A tool to convert IMOS NetCDF files and CSV into Cloud Optimised format (Zarr/Parquet)
Requirements:
- python >= 3.10.14
curl -s https://raw.githubusercontent.com/aodn/aodn_cloud_optimised/main/install.sh | bash
Requirements:
- Mamba from miniforge3: https://github.com/conda-forge/miniforge
mamba env create --file=environment.yml
mamba activate CloudOptimisedParquet
poetry install
AWS SSO to push files to S3
Feature | Status | Comment |
---|---|---|
Process IMOS tabular NetCDF to Parquet with GenericHandler | Done | Converts NetCDF files to Parquet format using a generic handler. |
Process CSV to Parquet with GenericHandler | Done | Converts CSV files to Parquet format using a generic handler. |
Specific Handlers inherit all methods from GenericHandler with super() | Done | Simplifies the creation of new handlers by inheriting methods. |
Unittests implemented | Done | Tests to ensure functionality and reliability. |
Reprocessing of files already converted to Parquet | Done | Reprocessing of NetCDF files; original method can be slow for large datasets. |
Metadata variable attributes in sidecar parquet file | Done | Metadata attributes available in dataset sidecars. |
Add new variables to dataset | Done | Addition of new variables such as site_code, deployment_code, filename attributes. |
Add timestamp variable for partition key | Done | Enhances query performance by adding a timestamp variable. |
Remove NaN timestamp when NetCDF not CF compliant | Done | Eliminates NaN timestamps, particularly for non CF compliant data like Argo. |
Create dataset Schema | Done | Creation of a schema for the dataset. |
Create missing variables available in Schema | Done | Ensures dataset consistency by adding missing variables from the schema. |
Warning when new variable from NetCDF is missing from Schema | Done | Alerts when a new variable from NetCDF is absent in the schema. |
Creating metadata parquet sidecar | Done | |
Create AWS OpenData Registry Yaml | Done | |
Config file JSON validation against schema | Done | |
Create polygon variable to facilite geometry queries | Done |
Feature | Status | Comment |
---|---|---|
Process IMOS Gridded NetCDF to Zarr with GenericHandler | Done | Converts NetCDF files to Parquet format using a generic handler. |
Specific Handlers inherit all methods from GenericHandler with super() | Done | Simplifies the creation of new handlers by inheriting methods. |
The GenericHandler for parquet dataset creation is designed to be used either as a standalone class or as a base class for more specialised handler implementations. Here's a basic usage example:
# Read the content of the dataset template JSON file (with comments)
#import commentjson
#with open('aodn_cloud_optimised/config/dataset/dataset_template.json', 'r') as file:
# json_with_comments = file.read()
#dataset_config = commentjson.loads(json_with_comments)

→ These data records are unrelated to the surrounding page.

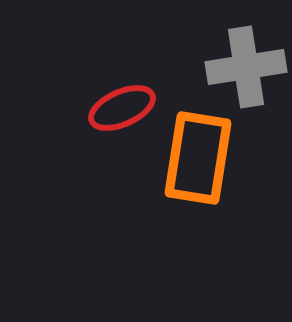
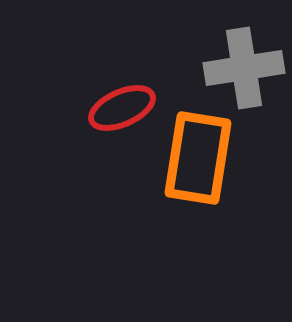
gray cross: moved 2 px left, 1 px down
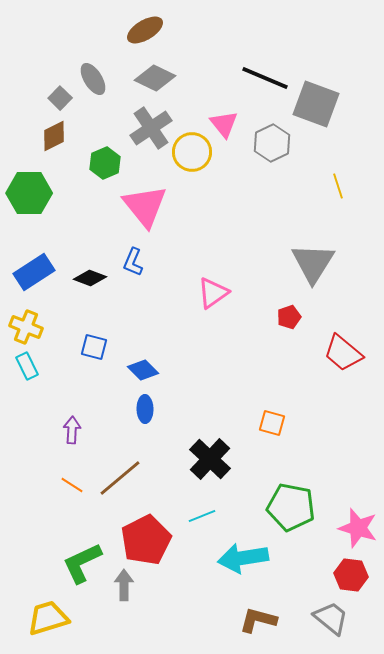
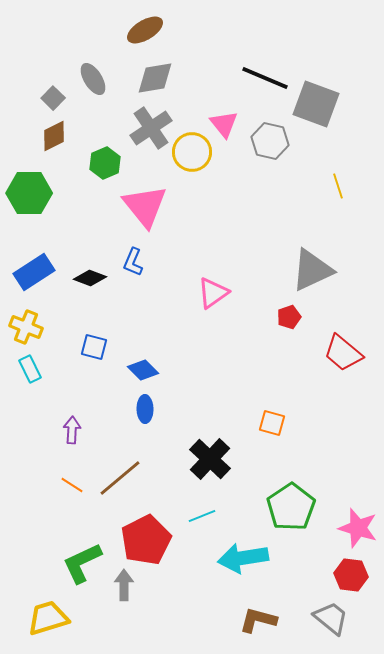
gray diamond at (155, 78): rotated 36 degrees counterclockwise
gray square at (60, 98): moved 7 px left
gray hexagon at (272, 143): moved 2 px left, 2 px up; rotated 21 degrees counterclockwise
gray triangle at (313, 263): moved 1 px left, 7 px down; rotated 33 degrees clockwise
cyan rectangle at (27, 366): moved 3 px right, 3 px down
green pentagon at (291, 507): rotated 27 degrees clockwise
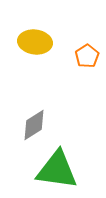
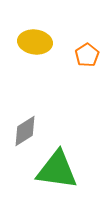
orange pentagon: moved 1 px up
gray diamond: moved 9 px left, 6 px down
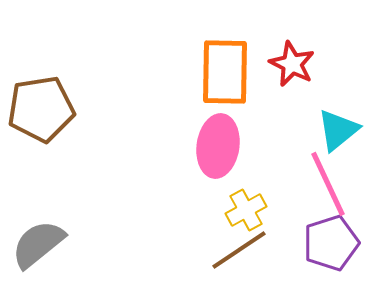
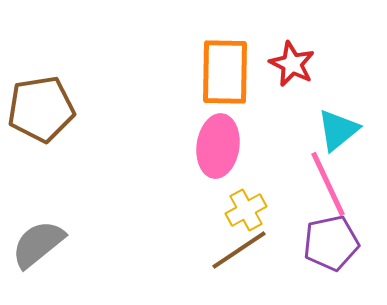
purple pentagon: rotated 6 degrees clockwise
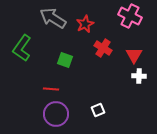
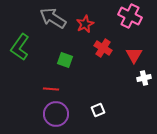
green L-shape: moved 2 px left, 1 px up
white cross: moved 5 px right, 2 px down; rotated 16 degrees counterclockwise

import importlib.resources
from aodn_cloud_optimised.lib.config import load_dataset_config
from aodn_cloud_optimised.lib.CommonHandler import cloud_optimised_creation
dataset_config = load_dataset_config(str(importlib.resources.path("aodn_cloud_optimised.config.dataset", "anfog_slocum_glider.json")))
cloud_optimised_creation('object/path/netcdf_file.nc',
dataset_config=dataset_config
)
The conversion process in GenericHandler is broken down into a series of ordered steps, each responsible for a specific task. These steps include:
-
delete_existing_matching_parquet: Deletes existing Parquet files that match the current processing criteria.
-
preprocess_data: Generates a DataFrame and Dataset from the input NetCDF file.
-
publish_cloud_optimised: Creates Parquet files containing the processed data.
- _add_timestamp_df: Adds timestamp information to the DataFrame. Useful for partitioning.
- _add_columns_df: Adds generic columns such as site_code and filename to the DataFrame.
- _add_columns_df_custom Adds custom columns (useful for specific handlers)
- _rm_bad_timestamp_df: Removes rows with bad timestamps from the DataFrame.
- _add_metadata_sidecar: Adds metadata from the PyArrow table to the xarray dataset as sidecar attributes.
-
postprocess: Cleans up resources used during data processing.
Every dataset should be configured with a config JSON file. A template exists at aodn_cloud_optimised/config/dataset/dataset_template.json
See documentation to learn how to add a new dataset
Notebooks exist under https://github.com/aodn/aodn_cloud_optimised/blob/main/notebooks/
For each new dataset, it is a good practice to use the provided template notebooks/template.ipynb
and create a new notebook.
These notebooks use a common library of python functions to help with creating the geo-spatial filters:
notebooks/parquet_queries.py